[Work instructions] In the records below, the lines from the one containing "right shoulder: (315, 241)" through the last are to be reproduced exactly and alone.

[Collected data]
+-------+

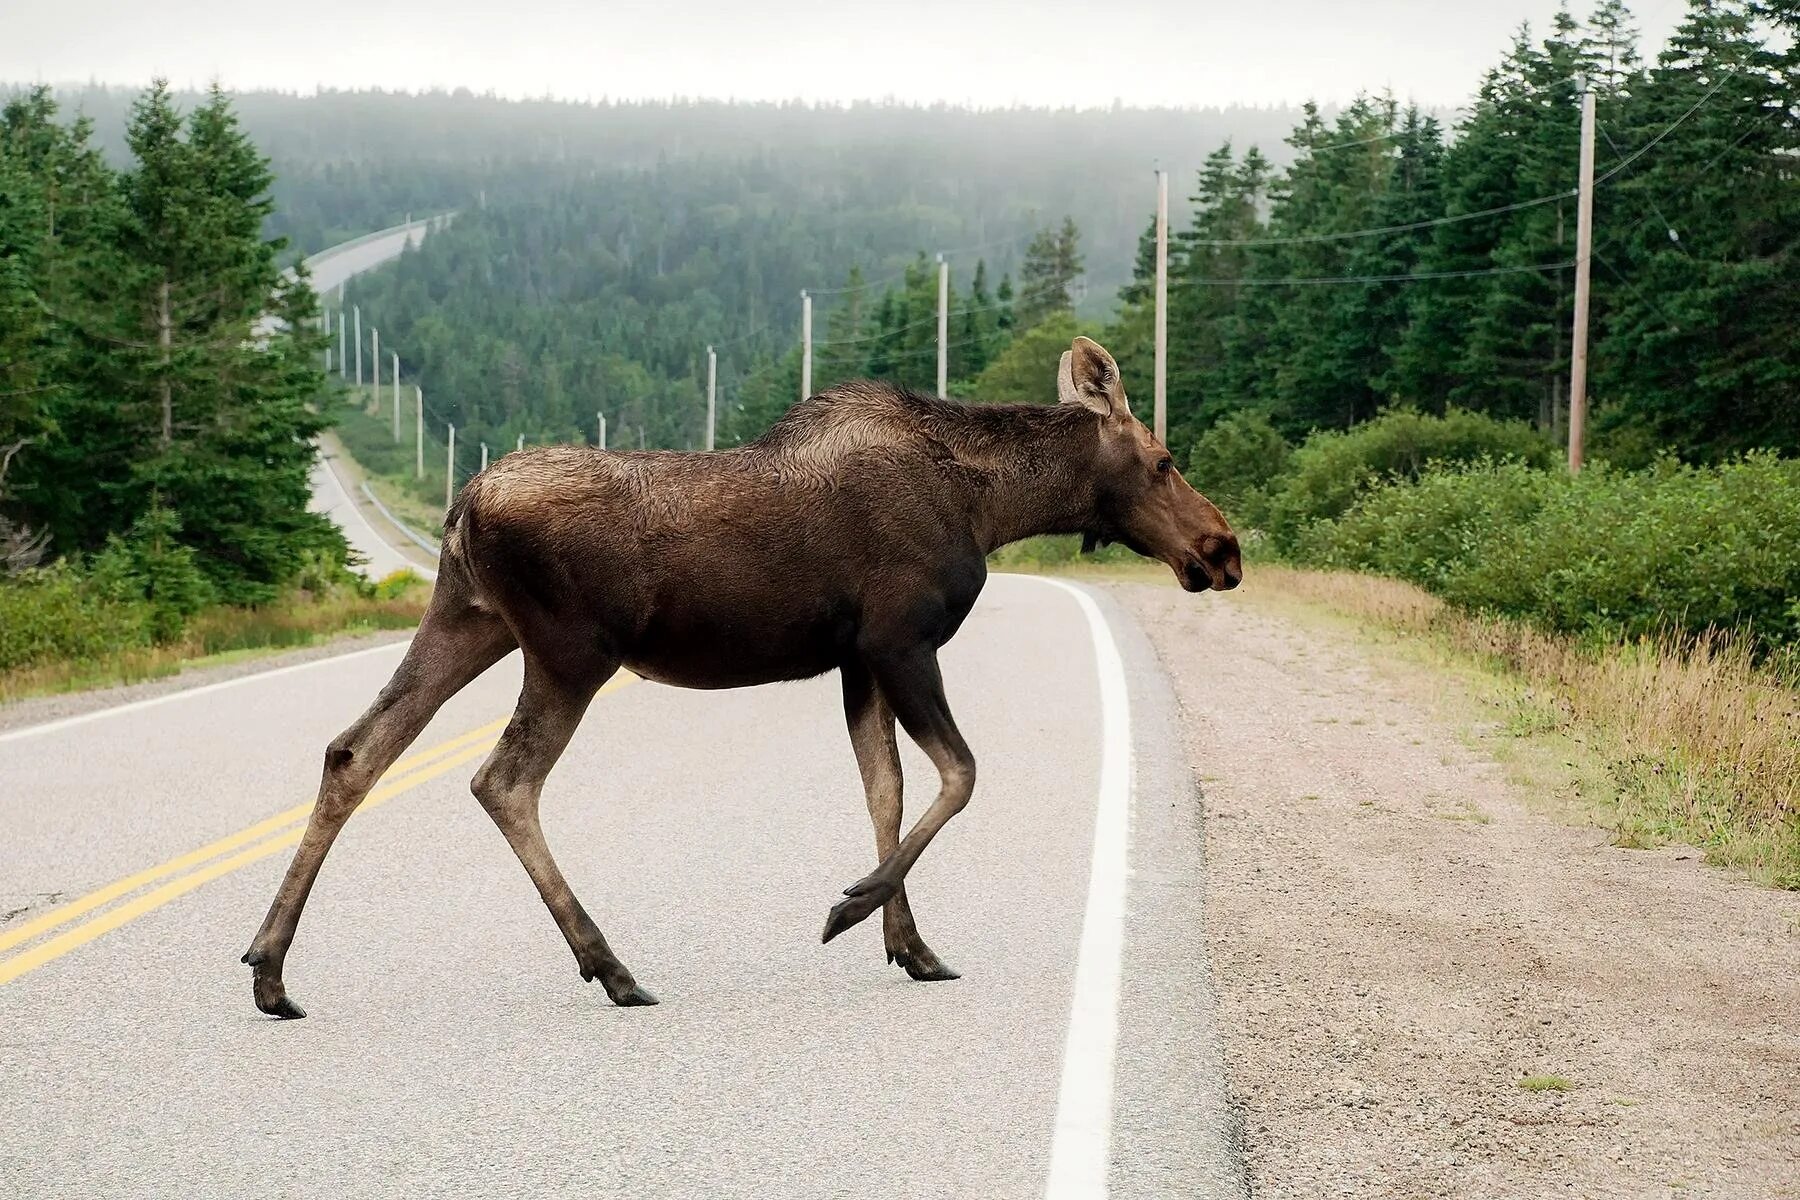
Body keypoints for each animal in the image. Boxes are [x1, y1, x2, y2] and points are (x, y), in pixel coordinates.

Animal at [243, 336, 1238, 1014]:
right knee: (503, 779)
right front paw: (851, 907)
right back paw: (611, 966)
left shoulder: (855, 660)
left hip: (468, 620)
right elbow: (959, 773)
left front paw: (911, 945)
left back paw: (271, 967)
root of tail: (461, 507)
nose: (1223, 551)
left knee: (355, 751)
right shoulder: (900, 640)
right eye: (1163, 460)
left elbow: (886, 787)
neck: (989, 503)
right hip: (569, 652)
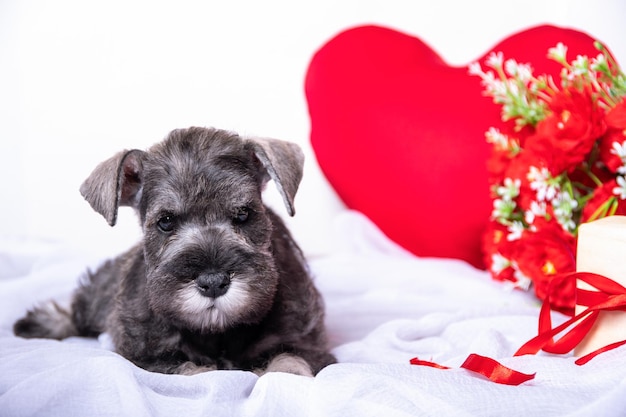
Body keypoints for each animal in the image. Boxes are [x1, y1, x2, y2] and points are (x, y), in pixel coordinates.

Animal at [13, 126, 336, 374]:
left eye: (244, 214)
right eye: (166, 221)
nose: (213, 282)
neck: (218, 332)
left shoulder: (305, 343)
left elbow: (288, 362)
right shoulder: (149, 357)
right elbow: (192, 370)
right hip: (99, 295)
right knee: (79, 310)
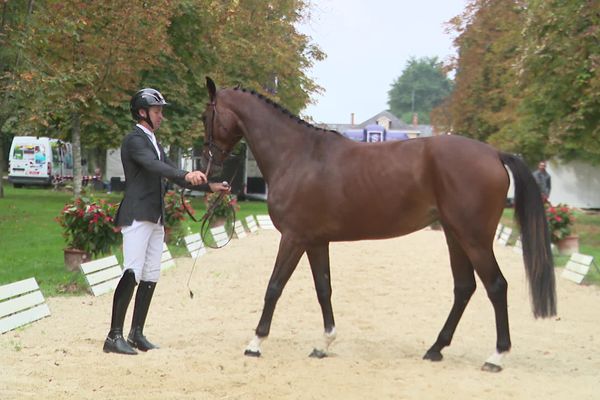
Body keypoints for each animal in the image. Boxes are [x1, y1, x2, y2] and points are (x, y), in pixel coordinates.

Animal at [199, 77, 556, 372]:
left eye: (206, 117)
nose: (208, 166)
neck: (298, 156)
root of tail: (494, 153)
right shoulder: (315, 241)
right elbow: (323, 288)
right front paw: (324, 343)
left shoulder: (293, 238)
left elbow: (274, 287)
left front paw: (255, 343)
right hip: (455, 236)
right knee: (464, 287)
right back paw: (436, 348)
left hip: (474, 238)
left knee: (496, 286)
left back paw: (496, 356)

+-------+

[Task answer]
right shoulder: (315, 241)
right elbow: (323, 288)
right front paw: (324, 343)
left shoulder: (293, 238)
left elbow: (274, 287)
left front paw: (255, 343)
right hip: (455, 236)
right knee: (464, 287)
right back paw: (436, 348)
left hip: (474, 238)
left knee: (496, 286)
left back paw: (496, 356)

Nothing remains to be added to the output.